■ What to do
Please output the listing that follows exactly, but keep all images out.

■ Given information
# # # #
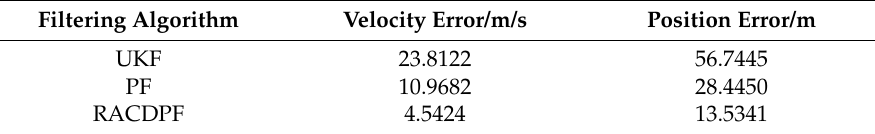
Table 6. The error statistics of the three filtering algorithms ( M = 500).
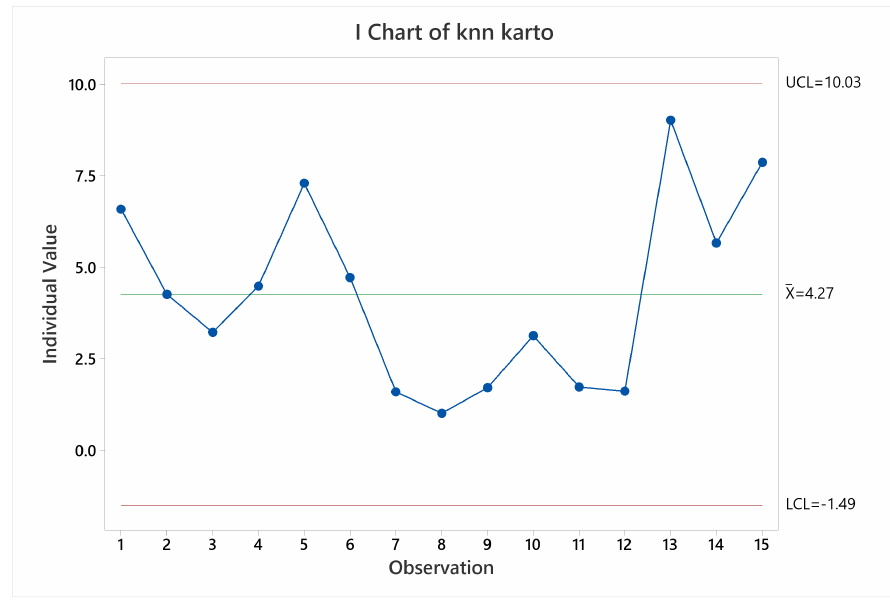
Figure 26. Map accuracy mean behavior for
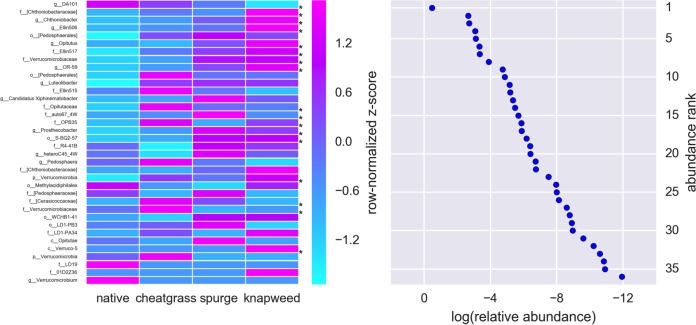
Differences in Verrucomicrobia genera across plant community types. The heatmap shows differences in the abundances of genera across plant communities (row-normalized z scores), where asterisks highlight significant differences (FDR-corrected P < 0.05). The plot to the right of the heatmap shows the rank-ordered abundance of each genus in the heatmap. The solid blue circles in the rank abundance plot are aligned with the genera identified in the heatmap.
# # # #
■ Answer section
Table 6. The error statistics of the three filtering algorithms ( M = 500).
Figure 26. Map accuracy mean behavior for
Differences in Verrucomicrobia genera across plant community types. The heatmap shows differences in the abundances of genera across plant communities (row-normalized z scores), where asterisks highlight significant differences (FDR-corrected P < 0.05). The plot to the right of the heatmap shows the rank-ordered abundance of each genus in the heatmap. The solid blue circles in the rank abundance plot are aligned with the genera identified in the heatmap.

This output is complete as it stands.